Argentina’s health ministry has announced that aspiring medical residents with high scores on their entrance exams will have to retake the test following allegations of cheating, including claims the questions were on sale in advance.
Presidential spokesman Manuel Adorni said that most of the medics in question had studied at foreign universities, and that the claims had arisen after the government “corrected an injustice” by giving medics from Argentine universities five extra points in the exam.
On Thursday, Adorni said in his morning press conference that the exam results were “suspicious” and “incongruous with the academic history of their universities and grade point averages.”
In total, 268 medics scored 86 points or more in the exam. The maximum was 100. Of those, Adorni said that 149 (56%) were graduates of foreign universities and the rest were from Argentine universities.
“We think what’s happening is horrible,” said Agustina, a medic from the University of Buenos Aires, to the Herald’s sister news channel C5N. She did not give her surname. Agustina said she had a grade point average of 8.6 out of 10 in her undergraduate degree — in line with the 86 points she received in her exam.
“They have all our data, our grade transcript, our academic history. We don’t think annulling our exam should be a valid option.”
Around 5,000 medics sat the exam, which was held at venues around the country. Afterwards, some of those who had taken it reported the use of earphones, some medics making multiple trips to the bathroom, and the existence of group chats to discuss selling questions.
Adorni said that some medics from foreign universities placed better in the exam’s ranking than they had in the past. “For example, the University of Manabí [in Ecuador] has nine students among the first 27 in the ranking,” he said.
“It is striking that this should happen the very year that the national health ministry corrected an injustice that adversely affected medics trained at Argentine universities compared with those who studied abroad. I’m referring to the awarding of five additional points to those who studied at Argentine universities.”

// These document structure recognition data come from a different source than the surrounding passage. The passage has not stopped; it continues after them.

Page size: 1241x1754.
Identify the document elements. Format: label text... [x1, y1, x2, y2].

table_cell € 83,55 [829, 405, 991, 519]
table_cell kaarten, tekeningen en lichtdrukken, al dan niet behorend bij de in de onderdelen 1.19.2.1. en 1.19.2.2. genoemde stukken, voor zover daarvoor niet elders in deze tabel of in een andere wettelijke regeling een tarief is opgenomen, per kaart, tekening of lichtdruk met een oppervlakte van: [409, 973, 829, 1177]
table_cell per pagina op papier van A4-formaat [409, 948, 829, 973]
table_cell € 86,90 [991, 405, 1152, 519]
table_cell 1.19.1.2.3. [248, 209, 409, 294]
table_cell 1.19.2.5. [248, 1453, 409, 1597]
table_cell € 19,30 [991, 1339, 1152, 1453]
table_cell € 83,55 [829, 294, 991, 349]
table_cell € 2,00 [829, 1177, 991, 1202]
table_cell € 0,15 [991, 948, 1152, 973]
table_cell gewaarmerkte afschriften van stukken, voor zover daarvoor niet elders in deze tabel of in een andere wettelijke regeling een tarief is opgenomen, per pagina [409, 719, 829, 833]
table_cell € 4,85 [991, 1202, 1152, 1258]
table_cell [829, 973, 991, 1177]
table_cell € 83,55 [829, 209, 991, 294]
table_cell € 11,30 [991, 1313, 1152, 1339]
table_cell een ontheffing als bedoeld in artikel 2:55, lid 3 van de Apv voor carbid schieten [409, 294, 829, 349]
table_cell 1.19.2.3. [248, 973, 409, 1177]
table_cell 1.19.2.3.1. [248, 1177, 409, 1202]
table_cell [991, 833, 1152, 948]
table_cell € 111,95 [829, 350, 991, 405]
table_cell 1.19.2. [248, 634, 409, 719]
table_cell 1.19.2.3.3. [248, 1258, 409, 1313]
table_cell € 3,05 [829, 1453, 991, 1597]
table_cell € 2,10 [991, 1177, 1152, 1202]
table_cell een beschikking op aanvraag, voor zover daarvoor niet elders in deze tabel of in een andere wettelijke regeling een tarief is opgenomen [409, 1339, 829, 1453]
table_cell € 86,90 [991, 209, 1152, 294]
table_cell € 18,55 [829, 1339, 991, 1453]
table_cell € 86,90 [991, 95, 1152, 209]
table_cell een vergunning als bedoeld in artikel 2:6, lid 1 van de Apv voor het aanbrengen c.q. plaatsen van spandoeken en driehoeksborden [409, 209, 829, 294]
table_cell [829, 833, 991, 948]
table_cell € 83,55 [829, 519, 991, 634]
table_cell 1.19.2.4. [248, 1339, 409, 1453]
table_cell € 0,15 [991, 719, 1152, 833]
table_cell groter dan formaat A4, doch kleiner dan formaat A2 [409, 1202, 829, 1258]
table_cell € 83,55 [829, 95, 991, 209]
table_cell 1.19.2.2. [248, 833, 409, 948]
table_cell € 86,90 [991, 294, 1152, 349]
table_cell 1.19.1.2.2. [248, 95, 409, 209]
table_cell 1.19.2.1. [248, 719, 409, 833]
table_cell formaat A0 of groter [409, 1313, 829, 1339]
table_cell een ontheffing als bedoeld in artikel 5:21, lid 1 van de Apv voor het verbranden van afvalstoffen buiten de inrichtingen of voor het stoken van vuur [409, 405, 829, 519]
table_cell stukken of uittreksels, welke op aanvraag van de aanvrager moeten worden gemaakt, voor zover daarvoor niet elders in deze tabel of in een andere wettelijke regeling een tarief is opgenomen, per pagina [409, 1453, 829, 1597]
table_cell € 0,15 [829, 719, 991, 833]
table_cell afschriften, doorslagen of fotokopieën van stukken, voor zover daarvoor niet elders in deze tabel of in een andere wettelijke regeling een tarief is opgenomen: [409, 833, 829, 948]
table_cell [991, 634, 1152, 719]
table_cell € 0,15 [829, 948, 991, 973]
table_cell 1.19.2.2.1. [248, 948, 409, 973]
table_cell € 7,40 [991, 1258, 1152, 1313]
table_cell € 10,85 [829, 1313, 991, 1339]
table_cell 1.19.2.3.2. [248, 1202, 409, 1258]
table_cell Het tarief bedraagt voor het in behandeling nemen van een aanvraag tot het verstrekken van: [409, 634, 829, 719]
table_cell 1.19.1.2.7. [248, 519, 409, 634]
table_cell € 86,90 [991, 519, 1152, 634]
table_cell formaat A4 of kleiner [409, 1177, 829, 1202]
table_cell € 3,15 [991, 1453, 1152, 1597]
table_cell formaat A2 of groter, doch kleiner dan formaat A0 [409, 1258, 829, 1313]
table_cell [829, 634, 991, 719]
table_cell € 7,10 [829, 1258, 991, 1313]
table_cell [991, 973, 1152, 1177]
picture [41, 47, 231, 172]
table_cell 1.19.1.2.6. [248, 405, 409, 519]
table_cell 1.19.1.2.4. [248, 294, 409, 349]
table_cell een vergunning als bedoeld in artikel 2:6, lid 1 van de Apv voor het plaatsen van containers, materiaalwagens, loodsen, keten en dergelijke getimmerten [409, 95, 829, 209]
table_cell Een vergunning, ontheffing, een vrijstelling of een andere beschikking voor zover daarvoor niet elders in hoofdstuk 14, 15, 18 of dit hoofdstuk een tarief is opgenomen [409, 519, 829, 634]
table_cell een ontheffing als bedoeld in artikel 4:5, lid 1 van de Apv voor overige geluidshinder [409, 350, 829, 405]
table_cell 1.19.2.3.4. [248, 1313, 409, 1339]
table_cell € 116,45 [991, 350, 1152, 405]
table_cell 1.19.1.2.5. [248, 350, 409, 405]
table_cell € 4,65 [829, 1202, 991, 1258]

He added that Argentina’s immigration services would check the aspiring residents’ migratory paperwork to establish whether there had been any irregularities obtaining their national identity documents (DNIs) to live in Argentina.
President Javier Milei blamed the problem on DEI initiatives in a post on X on Friday. Argentina does not have DEI initiatives for university entry.
“The situation with the exams that are thought to have been adulterated is part of the mental parasite ‘equity, diversity, and inclusion,’” he wrote, quoting a post with a video of a heated exchange between an Ecuadorian student leader and an Argentine medic. “It’s fun to see how that busts their cheap, tacky nationalism wide open.”
Santiago Quiroz Fernández, rector of the Technical University of Manabí, signed a statement saying that the university “categorically rejects” unethical behavior, stands by ethical principles of academic conduct, and called for a thorough investigation.